Africa-Press – South-Africa. The new SARS commissioner will face the daunting task of collecting over R2 trillion in the 2026/27 year as the taxman continues to ramp up enforcement and clamp down on non-compliance.
Following the South African Revenue Service’s (SARS) 2025/26 revenue announcement on 1 April 2026, the taxman made two things clear: compliance will be supported, and non-compliance will be made more difficult.
This is not a shift in tone, said Latita Africa CEO Jemaine Manikus. Rather, it is a shift in capability, and the numbers make that clear.
SARS collected R2.01 trillion in net revenue in the 2025/26 financial year, surpassing the R2 trillion mark for the first time. The revenue service also generated R301.5 billion in compliance revenue, a 15.8% increase year-on-year.
This was not driven by economic growth, but by a more structured, data-driven approach to enforcement, supported by targeted interventions, artificial intelligence (AI) and integrated systems.
Over 3.7 million outstanding debt cases were resolved, contributing R94 billion to the fiscus. More than 1.7 million verification cases were executed using AI-driven risk profiling, generating R103 billion.
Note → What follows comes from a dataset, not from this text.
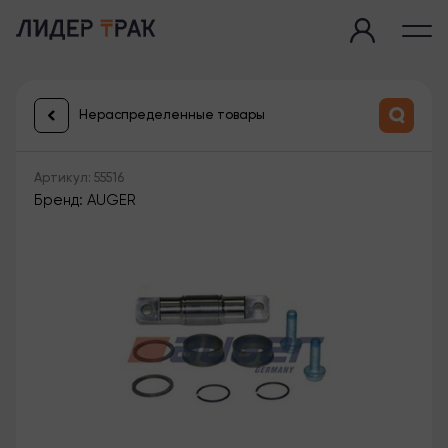
Нераспределенные товары
Артикул: 55516
Бренд: AUGER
A further R59 billion came from audits, including R30 billion linked to complex and syndicated investigations. This increase is not attributable to mere traditional tax administration but results from a system that is becoming more precise, responsive, and effective.
Manikus explained that SARS can now identify non-compliance at scale, prioritise high-risk cases, and act earlier in the cycle.
Recently, Dr Ngobani Johnstone Makhubu was appointed as the incoming Commissioner of SARS for the next five years. He is set to take over from Edward Kieswetter at the start of May 2026.
With SARS now expecting to collect R2.13 trillion in the 2026/27 financial year, a 5.8% increase, and the tax-to-GDP ratio projected to edge up to 26%, Makhubu does not have an easy road ahead of him.
This transition comes at a defining moment, Manikus said. SARS has entered a new phase, shaped by data, technology and a more deliberate approach to enforcement.
“The foundation has been set. The next phase will be about sustaining that capability while ensuring it supports compliance without constraining business growth,” he said.
“The responsibility ahead is not only about revenue collection. It is about maintaining trust in the system, ensuring fairness, and balancing enforcement with the realities faced by taxpayers.”
At a time where the tax base remains concentrated, Manikus stressed that this balance will be critical to long-term economic stability.
SARS ramps up AI-driven enforcement
SARS has made it clear that it believes most taxpayers want to comply and is committed to making that process simple and accessible.
However, where taxpayers “wilfully abdicate their legal obligation”, SARS will make it difficult and costly. This means enforcement will no longer be a reactive process but a deliberate, targeted, and increasingly difficult to avoid one.
Manikus explained that the system has changed, and staying non-compliant is becoming more difficult to hide, easier to detect, and more expensive to resolve once identified.
The increase in collections is the result of structural shifts, starting with visibility. SARS now has access to significantly more data across banks, employers, transactional platforms and third parties, both locally and globally.
This data is actively analysed and matched to flag inconsistencies faster than ever before, and verification now happens closer to real time, narrowing the gap between filing and detection.
“With machine learning models, SARS has become more precise in identifying patterns, prioritising cases, and allocating enforcement resources,” Manikus said.
“It has moved from broad collection to targeted enforcement. These shifts explain why revenue has increased, even in a low-growth environment.”
According to Manikus, the bigger question is what this means in a system already reliant on a narrow, compliant base.
“As enforcement becomes more effective, the pressure on that base intensifies, and that has real implications for business sustainability, investment and growth,” he said.
For compliant taxpayers, the system is becoming more structured and predictable. However, for non-compliant taxpayers, the environment has changed rapidly.
“The SARS system is no longer asking whether you will be found, locally or abroad. It is asking when,” Manikus warned.
Discrepancies between declared income and lifestyle indicators are easier to detect in salaried taxpayers in South Africa.
Similarly, businesses with inconsistencies across VAT, payroll, financial records, and bank activity are more likely to trigger verification or an audit.
For those operating in less visible or digital parts of the economy, data integration is closing historical gaps. SARS can now identify more cases, recover larger amounts, and do so faster than before.